The standard practice is “dangling,” where the patient sits on the edge of the bed with their legs hanging down before attempting to stand. During this time, encourage them to move their legs and feet to get blood circulating. Watch for signs of distress: pallor, sweating, confusion, or the patient saying they feel dizzy. If any of those appear, stop the transfer and help the patient lie back down. Pushing through those warning signs risks a syncopal episode and a fall.

Never Move Without Assessing First

Not every patient needs the same level of assistance, and assuming you know what a patient can do is a mistake. Structured assessment tools test whether a patient can perform basic mobility tasks: sitting upright and maintaining balance, reaching and pointing, standing in place, and taking a step forward and back. Each level of ability maps to a different type of equipment and staffing requirement.

A patient who can’t sit upright and maintain balance independently needs powered equipment for virtually every transfer. A patient who can stand but not step may be safe with a non-powered aid like a gait belt and one-person assist. Skipping this assessment means you might attempt a manual transfer on someone who requires a full mechanical lift, or use powered equipment unnecessarily on someone who would benefit from practicing assisted mobility.
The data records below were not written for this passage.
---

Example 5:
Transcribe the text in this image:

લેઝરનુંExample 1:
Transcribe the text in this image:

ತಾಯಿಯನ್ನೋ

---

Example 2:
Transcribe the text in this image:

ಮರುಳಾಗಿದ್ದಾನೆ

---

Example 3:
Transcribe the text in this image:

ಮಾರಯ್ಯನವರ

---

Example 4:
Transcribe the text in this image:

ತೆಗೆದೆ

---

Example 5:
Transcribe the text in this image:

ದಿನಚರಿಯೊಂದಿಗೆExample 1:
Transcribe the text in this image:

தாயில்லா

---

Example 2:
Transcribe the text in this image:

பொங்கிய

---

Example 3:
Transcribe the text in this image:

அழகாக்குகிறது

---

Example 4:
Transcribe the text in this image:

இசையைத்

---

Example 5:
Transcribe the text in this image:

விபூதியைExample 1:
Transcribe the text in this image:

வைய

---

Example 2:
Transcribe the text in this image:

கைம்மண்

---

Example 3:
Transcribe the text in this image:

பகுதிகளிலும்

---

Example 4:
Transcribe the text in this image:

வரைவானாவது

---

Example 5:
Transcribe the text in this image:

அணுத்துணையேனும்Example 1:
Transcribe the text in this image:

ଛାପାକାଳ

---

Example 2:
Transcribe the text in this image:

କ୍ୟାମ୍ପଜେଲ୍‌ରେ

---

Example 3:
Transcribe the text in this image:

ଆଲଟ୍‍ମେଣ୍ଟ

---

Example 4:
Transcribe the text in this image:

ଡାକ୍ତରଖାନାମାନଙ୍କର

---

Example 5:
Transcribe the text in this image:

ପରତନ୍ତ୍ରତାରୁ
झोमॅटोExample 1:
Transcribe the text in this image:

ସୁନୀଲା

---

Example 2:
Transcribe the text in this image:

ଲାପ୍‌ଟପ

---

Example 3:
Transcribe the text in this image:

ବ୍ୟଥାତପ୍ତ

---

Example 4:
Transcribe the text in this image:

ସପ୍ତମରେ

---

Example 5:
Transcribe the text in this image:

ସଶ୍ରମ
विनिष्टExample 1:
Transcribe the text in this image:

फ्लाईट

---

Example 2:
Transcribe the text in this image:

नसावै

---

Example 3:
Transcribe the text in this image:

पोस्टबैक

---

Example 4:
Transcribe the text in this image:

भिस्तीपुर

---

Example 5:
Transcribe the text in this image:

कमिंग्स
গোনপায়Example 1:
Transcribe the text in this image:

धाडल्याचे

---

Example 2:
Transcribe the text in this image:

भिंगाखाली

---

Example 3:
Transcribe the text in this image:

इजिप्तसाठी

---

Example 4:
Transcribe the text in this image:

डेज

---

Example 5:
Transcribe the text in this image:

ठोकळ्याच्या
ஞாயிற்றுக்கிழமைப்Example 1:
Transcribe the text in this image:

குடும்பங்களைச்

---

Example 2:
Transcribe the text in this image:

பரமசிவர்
Never Move Without Communicating

When two or more caregivers are involved in a transfer, uncoordinated movement is dangerous. If one person lifts before the other is ready, the full weight shifts unevenly, putting one caregiver at risk for a back injury and the patient at risk for being dropped or jostled.
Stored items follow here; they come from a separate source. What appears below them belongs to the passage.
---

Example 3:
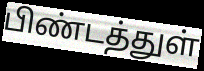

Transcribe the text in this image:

பிண்டத்துள்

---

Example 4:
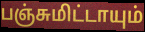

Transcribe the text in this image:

பஞ்சுமிட்டாயும்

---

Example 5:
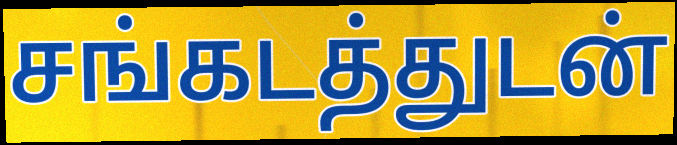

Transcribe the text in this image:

சங்கடத்துடன்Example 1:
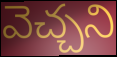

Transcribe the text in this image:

వెచ్చని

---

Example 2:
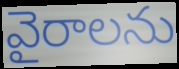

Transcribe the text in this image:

వైరాలను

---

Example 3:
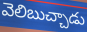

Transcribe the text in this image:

వెలిబుచ్చాడు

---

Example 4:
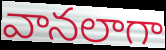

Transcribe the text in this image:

వానలాగా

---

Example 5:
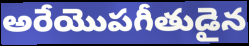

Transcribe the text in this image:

అరేయొపగీతుడైన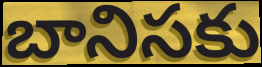
బానిసకు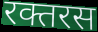
रक्तरस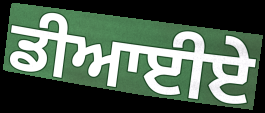
ਡੀਆਈਏ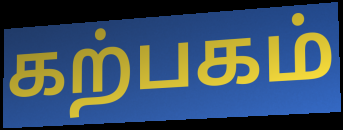
கற்பகம்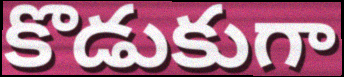
కొడుకుగా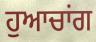
ਹੁਆਚਾਂਗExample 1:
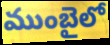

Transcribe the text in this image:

ముంబైలో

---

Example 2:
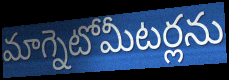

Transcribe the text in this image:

మాగ్నెటోమీటర్లను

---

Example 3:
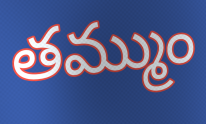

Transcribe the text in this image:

తమ్ముం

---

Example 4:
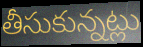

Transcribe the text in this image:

తీసుకున్నట్లు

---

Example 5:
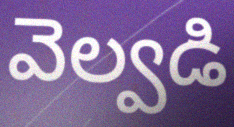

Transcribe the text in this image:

వెల్వడిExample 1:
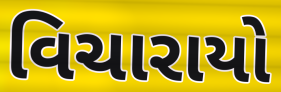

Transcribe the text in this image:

વિચારાયો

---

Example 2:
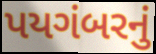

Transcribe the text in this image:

પયગંબરનું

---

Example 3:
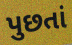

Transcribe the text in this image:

પુછતાં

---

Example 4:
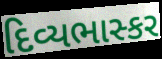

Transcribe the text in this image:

દિવ્યભાસ્કર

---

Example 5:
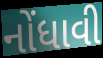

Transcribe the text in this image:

નોંધાવી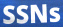
SSNsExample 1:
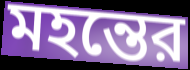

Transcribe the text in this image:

মহন্তের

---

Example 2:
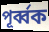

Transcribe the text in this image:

পূর্ব্বক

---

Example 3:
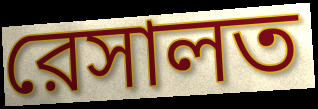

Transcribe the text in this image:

রেসালত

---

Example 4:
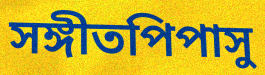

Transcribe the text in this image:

সঙ্গীতপিপাসু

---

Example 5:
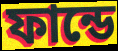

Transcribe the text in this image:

ফান্ডে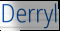
Derryl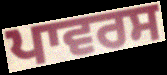
ਪਾਵਰਸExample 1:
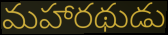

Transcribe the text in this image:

మహారథుడు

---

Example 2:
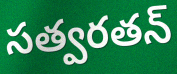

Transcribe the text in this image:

సత్వరతన్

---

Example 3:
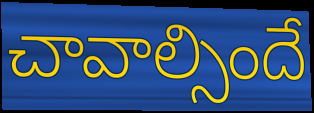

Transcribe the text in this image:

చావాల్సిందే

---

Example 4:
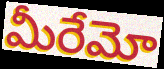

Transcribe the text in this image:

మీరేమో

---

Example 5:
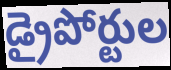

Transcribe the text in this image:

డ్రైపోర్టులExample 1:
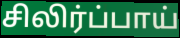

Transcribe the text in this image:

சிலிர்ப்பாய்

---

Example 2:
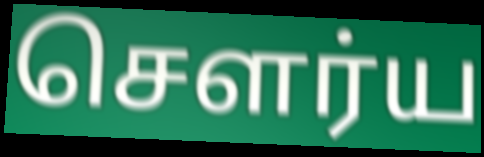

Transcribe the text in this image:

சௌர்ய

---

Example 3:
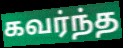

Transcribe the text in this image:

கவர்ந்த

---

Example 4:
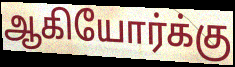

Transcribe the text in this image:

ஆகியோர்க்கு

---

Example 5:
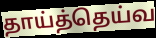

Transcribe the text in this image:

தாய்த்தெய்வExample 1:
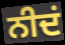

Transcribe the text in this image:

ਨੀਦਂ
Before any multi-person transfer, agree on a plan: who’s doing what, which direction the patient is moving, and what verbal cue signals the lift. A simple count (“on three, we lift”) keeps everyone synchronized. Equally important is communicating with the patient. Tell them what’s about to happen, what you need them to do, and when. A patient who tenses up unexpectedly or tries to “help” at the wrong moment can throw off the entire transfer.